| Exercise instructions |
Rewrite these lines with "LOGIN" replaced by "SIGN IN" in every row, and leave everything else unchanged.

| Information given |
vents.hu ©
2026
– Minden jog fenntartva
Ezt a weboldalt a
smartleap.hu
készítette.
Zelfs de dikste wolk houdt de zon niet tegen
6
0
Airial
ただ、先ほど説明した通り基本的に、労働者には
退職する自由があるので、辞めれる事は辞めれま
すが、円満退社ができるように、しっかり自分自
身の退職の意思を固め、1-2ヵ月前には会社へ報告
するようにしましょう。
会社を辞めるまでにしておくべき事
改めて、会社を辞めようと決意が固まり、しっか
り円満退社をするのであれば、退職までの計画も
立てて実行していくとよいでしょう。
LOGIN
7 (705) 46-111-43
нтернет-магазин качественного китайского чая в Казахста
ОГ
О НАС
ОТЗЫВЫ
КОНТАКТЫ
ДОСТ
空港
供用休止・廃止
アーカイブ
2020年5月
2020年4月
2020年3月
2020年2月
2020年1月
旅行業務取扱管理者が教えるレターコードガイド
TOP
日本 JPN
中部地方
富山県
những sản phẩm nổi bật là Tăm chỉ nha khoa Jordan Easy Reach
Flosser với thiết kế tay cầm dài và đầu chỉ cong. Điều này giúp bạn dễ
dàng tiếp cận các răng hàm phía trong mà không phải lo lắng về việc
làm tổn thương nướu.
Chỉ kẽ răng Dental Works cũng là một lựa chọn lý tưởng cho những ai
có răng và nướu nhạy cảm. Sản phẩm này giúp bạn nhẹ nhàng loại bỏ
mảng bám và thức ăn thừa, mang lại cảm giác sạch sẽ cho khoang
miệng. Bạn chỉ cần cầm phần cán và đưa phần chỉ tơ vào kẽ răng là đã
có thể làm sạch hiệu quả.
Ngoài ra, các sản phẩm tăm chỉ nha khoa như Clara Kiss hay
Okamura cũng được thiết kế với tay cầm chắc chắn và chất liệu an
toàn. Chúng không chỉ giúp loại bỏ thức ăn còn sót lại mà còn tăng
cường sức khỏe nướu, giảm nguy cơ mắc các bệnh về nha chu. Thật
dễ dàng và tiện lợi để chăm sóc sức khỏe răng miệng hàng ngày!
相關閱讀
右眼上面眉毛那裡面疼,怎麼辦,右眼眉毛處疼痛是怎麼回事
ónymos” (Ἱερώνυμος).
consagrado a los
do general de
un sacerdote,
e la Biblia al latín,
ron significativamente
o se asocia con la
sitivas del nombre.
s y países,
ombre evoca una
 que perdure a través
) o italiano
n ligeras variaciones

| Result of this exercise |
vents.hu ©
2026
– Minden jog fenntartva
Ezt a weboldalt a
smartleap.hu
készítette.
Zelfs de dikste wolk houdt de zon niet tegen
6
0
Airial
ただ、先ほど説明した通り基本的に、労働者には
退職する自由があるので、辞めれる事は辞めれま
すが、円満退社ができるように、しっかり自分自
身の退職の意思を固め、1-2ヵ月前には会社へ報告
するようにしましょう。
会社を辞めるまでにしておくべき事
改めて、会社を辞めようと決意が固まり、しっか
り円満退社をするのであれば、退職までの計画も
立てて実行していくとよいでしょう。
SIGN IN
7 (705) 46-111-43
нтернет-магазин качественного китайского чая в Казахста
ОГ
О НАС
ОТЗЫВЫ
КОНТАКТЫ
ДОСТ
空港
供用休止・廃止
アーカイブ
2020年5月
2020年4月
2020年3月
2020年2月
2020年1月
旅行業務取扱管理者が教えるレターコードガイド
TOP
日本 JPN
中部地方
富山県
những sản phẩm nổi bật là Tăm chỉ nha khoa Jordan Easy Reach
Flosser với thiết kế tay cầm dài và đầu chỉ cong. Điều này giúp bạn dễ
dàng tiếp cận các răng hàm phía trong mà không phải lo lắng về việc
làm tổn thương nướu.
Chỉ kẽ răng Dental Works cũng là một lựa chọn lý tưởng cho những ai
có răng và nướu nhạy cảm. Sản phẩm này giúp bạn nhẹ nhàng loại bỏ
mảng bám và thức ăn thừa, mang lại cảm giác sạch sẽ cho khoang
miệng. Bạn chỉ cần cầm phần cán và đưa phần chỉ tơ vào kẽ răng là đã
có thể làm sạch hiệu quả.
Ngoài ra, các sản phẩm tăm chỉ nha khoa như Clara Kiss hay
Okamura cũng được thiết kế với tay cầm chắc chắn và chất liệu an
toàn. Chúng không chỉ giúp loại bỏ thức ăn còn sót lại mà còn tăng
cường sức khỏe nướu, giảm nguy cơ mắc các bệnh về nha chu. Thật
dễ dàng và tiện lợi để chăm sóc sức khỏe răng miệng hàng ngày!
相關閱讀
右眼上面眉毛那裡面疼,怎麼辦,右眼眉毛處疼痛是怎麼回事
ónymos” (Ἱερώνυμος).
consagrado a los
do general de
un sacerdote,
e la Biblia al latín,
ron significativamente
o se asocia con la
sitivas del nombre.
s y países,
ombre evoca una
 que perdure a través
) o italiano
n ligeras variaciones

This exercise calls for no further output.